Tuesday, November 10, 2009

Tea Partiers: A third party where losing is good

THE WORD from the Tea Party front in Florida is not reassuring to fogies who feel that two parties are more than enough. The rebels down among the sheltering palms have filed papers, not to indict President Obama for treason, but rather to create a third party to oppose Gov. Charlie Crist, who is the GOP's choice to run for the Senate. I'm not sure where they got the idea but the Tea Partiers are outraged that Crist is rumored to have hired a retired liberal to fix a leak in his sink without clearing the guy with Glenn Beck.

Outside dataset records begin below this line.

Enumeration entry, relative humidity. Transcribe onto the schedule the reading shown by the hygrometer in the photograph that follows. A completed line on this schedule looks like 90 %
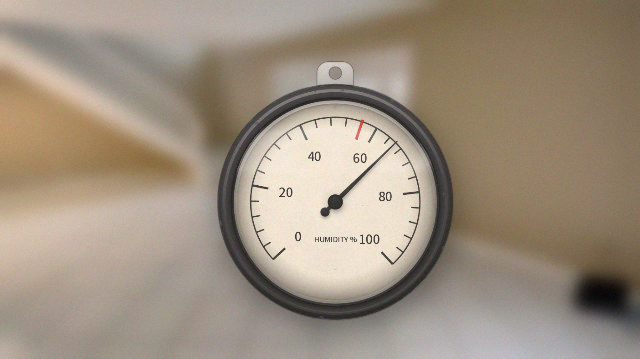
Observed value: 66 %
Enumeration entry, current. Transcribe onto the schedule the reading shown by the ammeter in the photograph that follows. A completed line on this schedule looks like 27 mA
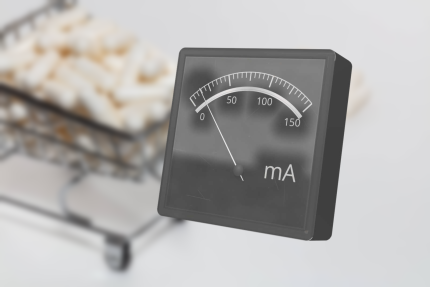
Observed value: 15 mA
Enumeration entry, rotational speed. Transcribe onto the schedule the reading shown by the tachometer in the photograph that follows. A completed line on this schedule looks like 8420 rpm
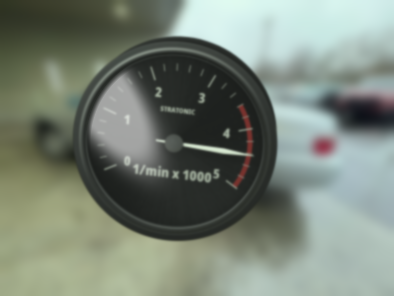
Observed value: 4400 rpm
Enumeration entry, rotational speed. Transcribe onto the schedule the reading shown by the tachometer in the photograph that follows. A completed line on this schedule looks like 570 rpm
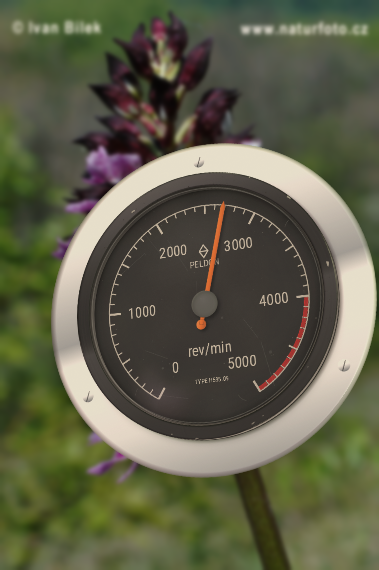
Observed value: 2700 rpm
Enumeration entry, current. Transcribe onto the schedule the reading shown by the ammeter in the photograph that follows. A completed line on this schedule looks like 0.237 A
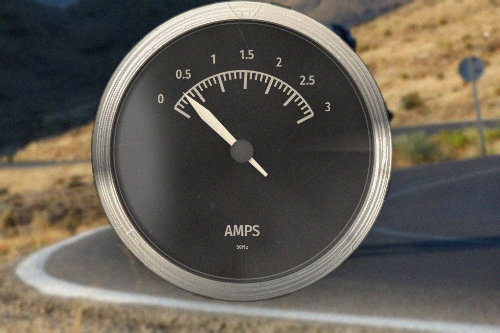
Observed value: 0.3 A
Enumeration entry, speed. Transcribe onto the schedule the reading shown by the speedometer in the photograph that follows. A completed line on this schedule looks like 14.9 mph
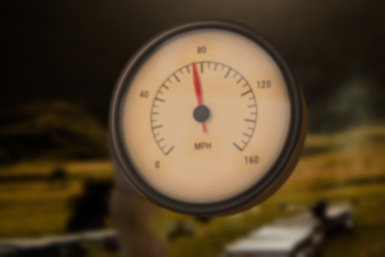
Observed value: 75 mph
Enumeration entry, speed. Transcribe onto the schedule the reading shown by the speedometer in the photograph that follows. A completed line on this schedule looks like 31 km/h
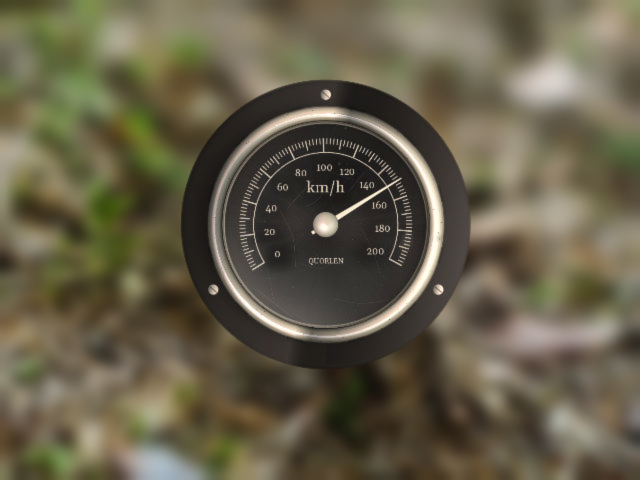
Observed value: 150 km/h
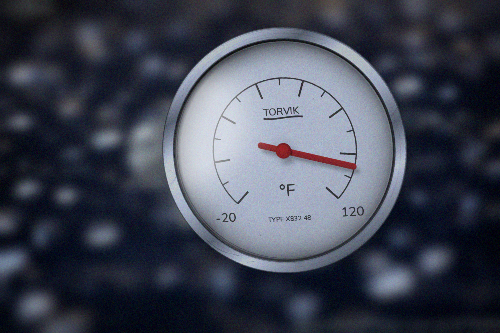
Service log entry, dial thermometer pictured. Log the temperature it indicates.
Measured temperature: 105 °F
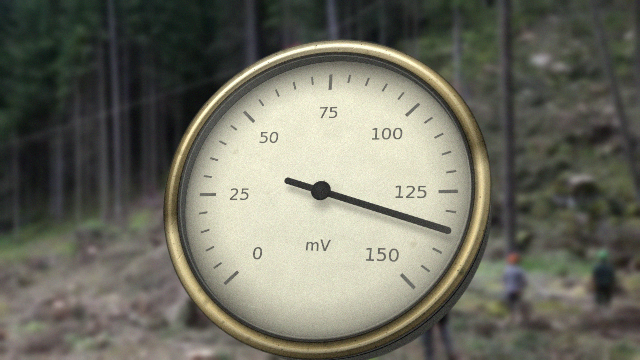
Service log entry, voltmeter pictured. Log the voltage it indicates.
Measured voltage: 135 mV
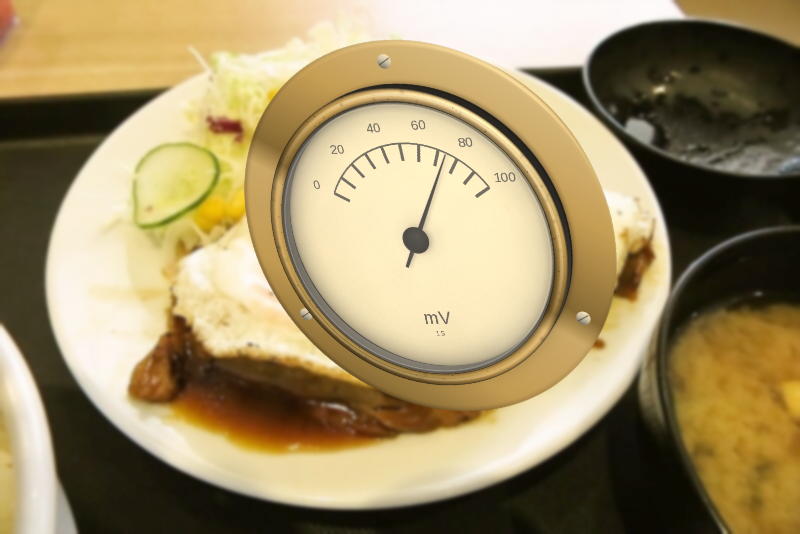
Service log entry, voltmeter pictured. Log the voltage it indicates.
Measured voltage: 75 mV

Such maneuvering to offer the TP's a seat at the table on Capitol Hill should bring joy to Democrats, who may find a way to contribute to the TP's . As we have all been told, 2010 will not be a vintage year for the D's without outside help. With a civil war under way in the GOP, even President Obama might agree to sit down at Fox News to argue that the TP's are merely proud evidence of democracy in action and should not in any way be discouraged. And in what better place to encourage these rebels than in Florida, where there is precedence for rogue alligators lumbering across the residents' backyards?

Besides, who can blame the TP's for being encouraged by their defeat by a Democrat in New York's 23rd Congressional District after forcing the moderate Republican candidate out of the race. The predatory campaign even brought on what is the formative array of conservative immortals to the scene - Sarah Palin comes to mind - to encourage the execution. For them it's not the loss that matters but rather what you insist you've won by losing. It may sound bizarre, but these folks always think of something.

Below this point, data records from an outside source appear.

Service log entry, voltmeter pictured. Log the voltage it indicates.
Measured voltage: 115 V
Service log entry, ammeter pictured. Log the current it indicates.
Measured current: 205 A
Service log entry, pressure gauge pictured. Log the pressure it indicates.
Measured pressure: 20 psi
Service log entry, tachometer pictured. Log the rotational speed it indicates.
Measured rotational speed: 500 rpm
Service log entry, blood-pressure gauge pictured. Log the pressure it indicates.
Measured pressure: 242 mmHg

Down in the Sunshine State, they're going after Crist with a guy named Marco Rubio, Florida's House speaker. Rubio has already attained the Holy Grail with the endorsement of the Club for Growth, a mega-rich collection of self-serving political philosophers who would argue that sea waters are rising because the burden of taxes on the affluent is making the globe flatter with each passing day. The club's president is a former congressman from Indiana, Chris Chocola, who once boasted that his old manufacturing business sold most of its stuff overseas. I'm not sure how that will figure into the blitz against Charlie Crist. But we should look for it in clues posted at Tea Party rallies.

Rubio has also won the endorsement of the usual commandos, transient people we've come to recognize from other right-wing stages. That would include ex-Gov Mike Huckabee, and Sens. Jim DeMint and Jim Inhofe, as well as the folks from the forever purifying Family Research Council. They are framing their crusade on the necessity to avoid sending any old Republican to Washington but rather someone we can all trust not to be the neighborhood grocer with a left thumb on the scale.

So far Charlie Crist has survived the third party's assaults, leading Rubio 50-28 in the polls. But by TP logic that losing is winning, , they will doubtless be more inspired by an earlier poll in which the score was 50-35. With those kind of numbers in their tank, it wouldn't be surprising if they extended their reach into other campaigns. If it worked in a heavily Republican district in New York, even South Chicago could be next.

It's quite confusing, I know. But hang on. It will take a little time to figure out the rules of this revolution.